Vault components offer a 'next-generation' model, that effectively maps the concept of a design component – in the traditional electronics design arena – to the component as seen by the rest of the organization in the bigger 'product arena'. A truly 'Unified Component' model that not only represents the component in the different design domains (Schematic Capture, 2D/3D PCB Layout) but also facilitates choices of the desired physical components – real-world manufactured parts – at design-time, offering a significant improvement in terms of procurement cost and time, when manufacturing the assembled product.

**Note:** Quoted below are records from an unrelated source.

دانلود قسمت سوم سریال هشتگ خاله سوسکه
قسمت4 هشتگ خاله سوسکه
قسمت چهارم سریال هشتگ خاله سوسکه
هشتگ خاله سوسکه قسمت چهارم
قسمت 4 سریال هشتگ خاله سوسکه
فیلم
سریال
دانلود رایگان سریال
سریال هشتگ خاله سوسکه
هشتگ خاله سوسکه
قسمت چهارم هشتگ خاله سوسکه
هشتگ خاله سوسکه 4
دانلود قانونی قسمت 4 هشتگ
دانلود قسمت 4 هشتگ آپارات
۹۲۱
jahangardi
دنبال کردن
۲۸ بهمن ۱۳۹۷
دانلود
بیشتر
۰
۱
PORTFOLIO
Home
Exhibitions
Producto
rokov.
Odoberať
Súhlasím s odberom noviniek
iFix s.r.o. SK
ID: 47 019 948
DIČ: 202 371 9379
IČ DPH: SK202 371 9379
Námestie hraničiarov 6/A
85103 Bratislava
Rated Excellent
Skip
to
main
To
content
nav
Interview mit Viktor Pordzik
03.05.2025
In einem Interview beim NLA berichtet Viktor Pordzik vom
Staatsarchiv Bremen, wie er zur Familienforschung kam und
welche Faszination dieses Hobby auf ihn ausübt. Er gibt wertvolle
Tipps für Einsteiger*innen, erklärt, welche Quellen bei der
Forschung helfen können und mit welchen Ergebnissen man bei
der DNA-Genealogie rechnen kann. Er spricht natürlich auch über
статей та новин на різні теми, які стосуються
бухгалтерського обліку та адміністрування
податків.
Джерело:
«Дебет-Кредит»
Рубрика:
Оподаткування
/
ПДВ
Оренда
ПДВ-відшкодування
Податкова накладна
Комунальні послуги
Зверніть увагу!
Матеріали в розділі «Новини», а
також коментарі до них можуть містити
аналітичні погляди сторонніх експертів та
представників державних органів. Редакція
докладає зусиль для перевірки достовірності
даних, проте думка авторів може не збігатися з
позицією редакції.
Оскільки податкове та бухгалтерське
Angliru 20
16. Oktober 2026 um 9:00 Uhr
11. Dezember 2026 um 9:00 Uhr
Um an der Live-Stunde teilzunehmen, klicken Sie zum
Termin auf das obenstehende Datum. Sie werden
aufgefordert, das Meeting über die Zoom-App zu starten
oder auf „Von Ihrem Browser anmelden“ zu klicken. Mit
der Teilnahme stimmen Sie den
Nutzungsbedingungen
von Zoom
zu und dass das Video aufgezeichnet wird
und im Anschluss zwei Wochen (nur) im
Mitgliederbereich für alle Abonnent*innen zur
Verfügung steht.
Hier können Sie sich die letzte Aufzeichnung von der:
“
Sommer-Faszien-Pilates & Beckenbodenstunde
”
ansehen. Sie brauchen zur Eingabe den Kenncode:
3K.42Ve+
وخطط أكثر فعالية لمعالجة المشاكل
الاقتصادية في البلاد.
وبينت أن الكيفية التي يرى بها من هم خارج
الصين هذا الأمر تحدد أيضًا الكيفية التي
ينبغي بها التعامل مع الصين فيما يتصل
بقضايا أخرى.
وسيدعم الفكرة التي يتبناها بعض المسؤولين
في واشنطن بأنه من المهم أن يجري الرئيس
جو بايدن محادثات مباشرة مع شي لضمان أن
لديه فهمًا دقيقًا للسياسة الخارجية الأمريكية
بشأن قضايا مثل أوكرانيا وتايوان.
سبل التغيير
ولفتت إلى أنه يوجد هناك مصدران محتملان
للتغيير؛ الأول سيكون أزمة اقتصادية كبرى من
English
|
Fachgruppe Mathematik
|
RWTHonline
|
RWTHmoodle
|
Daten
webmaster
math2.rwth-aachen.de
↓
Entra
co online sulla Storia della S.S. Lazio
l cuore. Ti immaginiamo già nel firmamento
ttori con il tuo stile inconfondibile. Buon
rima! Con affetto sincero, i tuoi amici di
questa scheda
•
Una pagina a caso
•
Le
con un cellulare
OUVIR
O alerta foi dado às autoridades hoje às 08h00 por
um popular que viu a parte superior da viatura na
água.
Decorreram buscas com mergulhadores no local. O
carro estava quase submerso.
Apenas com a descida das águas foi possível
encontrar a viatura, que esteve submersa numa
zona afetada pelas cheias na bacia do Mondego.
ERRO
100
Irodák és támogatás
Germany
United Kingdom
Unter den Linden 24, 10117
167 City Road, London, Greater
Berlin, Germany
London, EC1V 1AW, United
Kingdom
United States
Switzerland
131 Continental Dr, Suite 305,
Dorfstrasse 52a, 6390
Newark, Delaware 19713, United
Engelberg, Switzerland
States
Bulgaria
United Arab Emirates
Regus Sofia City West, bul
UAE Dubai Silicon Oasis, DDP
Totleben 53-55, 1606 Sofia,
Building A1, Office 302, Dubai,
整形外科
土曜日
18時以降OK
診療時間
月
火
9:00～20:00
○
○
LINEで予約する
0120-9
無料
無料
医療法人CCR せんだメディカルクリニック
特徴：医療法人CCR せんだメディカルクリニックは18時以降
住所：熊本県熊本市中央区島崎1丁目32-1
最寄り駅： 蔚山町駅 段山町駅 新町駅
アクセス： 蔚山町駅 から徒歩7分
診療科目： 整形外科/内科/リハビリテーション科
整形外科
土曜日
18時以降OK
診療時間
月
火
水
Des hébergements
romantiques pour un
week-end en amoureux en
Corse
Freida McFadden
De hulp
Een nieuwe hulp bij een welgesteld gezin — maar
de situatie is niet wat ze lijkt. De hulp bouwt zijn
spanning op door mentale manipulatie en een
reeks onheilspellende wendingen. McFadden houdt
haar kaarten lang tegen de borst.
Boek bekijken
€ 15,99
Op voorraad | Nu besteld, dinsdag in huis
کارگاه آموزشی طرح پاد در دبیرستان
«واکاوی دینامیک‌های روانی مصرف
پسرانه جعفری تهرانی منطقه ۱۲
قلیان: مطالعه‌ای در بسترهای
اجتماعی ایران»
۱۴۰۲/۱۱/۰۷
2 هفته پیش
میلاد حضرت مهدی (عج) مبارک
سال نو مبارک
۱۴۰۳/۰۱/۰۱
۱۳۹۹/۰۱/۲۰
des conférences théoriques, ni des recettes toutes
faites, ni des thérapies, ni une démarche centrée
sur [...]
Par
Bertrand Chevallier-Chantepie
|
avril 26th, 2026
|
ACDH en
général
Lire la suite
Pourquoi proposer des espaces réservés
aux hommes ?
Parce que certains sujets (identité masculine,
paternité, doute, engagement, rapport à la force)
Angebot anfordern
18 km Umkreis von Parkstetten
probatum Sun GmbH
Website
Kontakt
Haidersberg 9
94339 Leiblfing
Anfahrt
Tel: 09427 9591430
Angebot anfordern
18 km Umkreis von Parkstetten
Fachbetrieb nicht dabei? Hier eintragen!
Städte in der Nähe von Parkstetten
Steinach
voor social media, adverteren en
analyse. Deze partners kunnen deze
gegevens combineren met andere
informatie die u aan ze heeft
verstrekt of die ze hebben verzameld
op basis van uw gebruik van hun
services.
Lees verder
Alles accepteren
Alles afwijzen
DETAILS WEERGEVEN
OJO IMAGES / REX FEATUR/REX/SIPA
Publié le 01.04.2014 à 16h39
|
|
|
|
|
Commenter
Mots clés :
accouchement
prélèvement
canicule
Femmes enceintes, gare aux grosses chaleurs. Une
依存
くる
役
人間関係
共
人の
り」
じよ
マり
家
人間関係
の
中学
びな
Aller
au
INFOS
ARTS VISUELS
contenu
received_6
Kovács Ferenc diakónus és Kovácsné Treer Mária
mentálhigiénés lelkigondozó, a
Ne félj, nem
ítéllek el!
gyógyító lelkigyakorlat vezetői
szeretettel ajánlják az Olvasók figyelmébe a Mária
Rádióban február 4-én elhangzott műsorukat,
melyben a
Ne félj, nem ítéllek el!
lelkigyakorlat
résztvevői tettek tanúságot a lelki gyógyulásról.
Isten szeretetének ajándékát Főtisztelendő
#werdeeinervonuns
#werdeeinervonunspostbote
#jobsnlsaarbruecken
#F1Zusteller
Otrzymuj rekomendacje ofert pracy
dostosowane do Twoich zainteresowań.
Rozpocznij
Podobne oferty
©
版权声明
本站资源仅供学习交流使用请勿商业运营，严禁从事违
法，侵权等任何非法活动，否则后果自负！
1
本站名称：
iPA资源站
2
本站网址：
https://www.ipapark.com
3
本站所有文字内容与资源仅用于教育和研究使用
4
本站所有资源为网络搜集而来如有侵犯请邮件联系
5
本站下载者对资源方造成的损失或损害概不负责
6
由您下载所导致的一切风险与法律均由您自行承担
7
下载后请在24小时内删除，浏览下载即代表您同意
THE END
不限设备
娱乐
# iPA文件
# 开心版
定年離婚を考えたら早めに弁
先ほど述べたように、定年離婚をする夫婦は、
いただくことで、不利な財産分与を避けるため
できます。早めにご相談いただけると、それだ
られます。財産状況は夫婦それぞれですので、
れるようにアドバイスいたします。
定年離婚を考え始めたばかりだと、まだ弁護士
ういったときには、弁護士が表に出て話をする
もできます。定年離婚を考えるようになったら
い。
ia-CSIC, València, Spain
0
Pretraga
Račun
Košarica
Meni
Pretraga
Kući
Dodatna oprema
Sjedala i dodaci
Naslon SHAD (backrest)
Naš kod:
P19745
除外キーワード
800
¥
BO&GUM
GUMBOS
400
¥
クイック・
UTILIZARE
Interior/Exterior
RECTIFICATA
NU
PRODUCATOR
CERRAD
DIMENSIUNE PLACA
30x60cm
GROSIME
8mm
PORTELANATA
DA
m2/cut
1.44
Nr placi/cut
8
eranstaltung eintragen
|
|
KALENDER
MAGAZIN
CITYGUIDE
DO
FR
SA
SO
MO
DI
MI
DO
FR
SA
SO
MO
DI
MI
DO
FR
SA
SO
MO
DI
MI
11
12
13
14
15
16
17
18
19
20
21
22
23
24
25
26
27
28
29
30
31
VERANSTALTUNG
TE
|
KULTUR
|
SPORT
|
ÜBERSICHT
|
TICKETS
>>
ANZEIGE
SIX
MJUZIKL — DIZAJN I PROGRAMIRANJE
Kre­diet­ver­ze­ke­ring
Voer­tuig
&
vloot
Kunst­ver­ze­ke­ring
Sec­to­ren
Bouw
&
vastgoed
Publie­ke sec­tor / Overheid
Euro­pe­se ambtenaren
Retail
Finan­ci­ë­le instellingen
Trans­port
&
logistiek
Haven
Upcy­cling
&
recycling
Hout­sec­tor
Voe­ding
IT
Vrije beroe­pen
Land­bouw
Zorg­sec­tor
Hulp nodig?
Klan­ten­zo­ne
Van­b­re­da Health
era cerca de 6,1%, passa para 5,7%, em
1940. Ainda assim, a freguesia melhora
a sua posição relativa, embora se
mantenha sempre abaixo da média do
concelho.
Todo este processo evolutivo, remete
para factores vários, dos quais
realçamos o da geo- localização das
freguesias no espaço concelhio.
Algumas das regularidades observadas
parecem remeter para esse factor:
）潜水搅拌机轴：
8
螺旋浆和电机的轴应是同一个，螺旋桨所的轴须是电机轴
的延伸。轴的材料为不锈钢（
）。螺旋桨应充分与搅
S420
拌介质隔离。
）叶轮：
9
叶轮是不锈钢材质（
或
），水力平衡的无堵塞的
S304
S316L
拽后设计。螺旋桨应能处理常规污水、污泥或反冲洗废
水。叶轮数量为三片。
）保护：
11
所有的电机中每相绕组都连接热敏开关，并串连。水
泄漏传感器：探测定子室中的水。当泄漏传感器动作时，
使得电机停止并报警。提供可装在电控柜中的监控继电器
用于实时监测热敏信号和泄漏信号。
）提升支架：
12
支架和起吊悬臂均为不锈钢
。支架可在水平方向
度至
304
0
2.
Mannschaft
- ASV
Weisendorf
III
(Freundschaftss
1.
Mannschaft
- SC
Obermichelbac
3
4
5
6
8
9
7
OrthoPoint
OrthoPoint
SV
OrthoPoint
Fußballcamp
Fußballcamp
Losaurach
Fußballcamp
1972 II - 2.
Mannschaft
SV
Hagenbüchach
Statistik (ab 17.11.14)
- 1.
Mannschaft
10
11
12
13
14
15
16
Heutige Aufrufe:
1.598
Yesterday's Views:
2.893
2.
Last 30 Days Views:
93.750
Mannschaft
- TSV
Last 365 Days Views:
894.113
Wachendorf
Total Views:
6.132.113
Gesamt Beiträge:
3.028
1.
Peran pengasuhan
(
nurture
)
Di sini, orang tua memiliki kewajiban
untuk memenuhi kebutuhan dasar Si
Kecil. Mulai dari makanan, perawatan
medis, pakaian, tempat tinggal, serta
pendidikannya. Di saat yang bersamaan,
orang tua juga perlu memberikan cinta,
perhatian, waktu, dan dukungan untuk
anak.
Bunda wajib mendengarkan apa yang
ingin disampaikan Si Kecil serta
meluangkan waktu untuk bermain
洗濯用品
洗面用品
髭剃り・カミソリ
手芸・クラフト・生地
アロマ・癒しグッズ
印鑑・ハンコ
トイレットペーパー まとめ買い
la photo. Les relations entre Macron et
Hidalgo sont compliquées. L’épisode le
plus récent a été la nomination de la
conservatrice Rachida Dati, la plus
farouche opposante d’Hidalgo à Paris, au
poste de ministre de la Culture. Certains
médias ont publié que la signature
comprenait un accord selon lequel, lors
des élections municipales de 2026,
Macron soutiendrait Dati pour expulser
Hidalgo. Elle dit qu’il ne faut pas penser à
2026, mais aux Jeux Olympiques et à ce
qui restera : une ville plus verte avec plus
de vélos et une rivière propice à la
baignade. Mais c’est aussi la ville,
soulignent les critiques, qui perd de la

Under this modeling paradigm, the design component, as seen by the designer, is separated from the Manufacturer and/or Vendor parts. This information is not defined as part of the component. Instead, a separate vault Item – a Part Choice List Item – is used to map the design component to one or more Manufacturer Parts, listed in a Part Catalog, which in turn can be mapped to one or more Vendor parts, allowing the designer to state up-front, what real parts can be used for any given design component used in a design.
These components, along with their part choices, are stored in a target Altium Vault.
And a significant advantage of using Altium's own Vault-based components - in the Altium Content Vault - is that they are managed for you, so you can be confident that they are up-to-date, available and correctly implemented. Making use of Altium's vault components also avoids the need to create and manage large collections of local component libraries.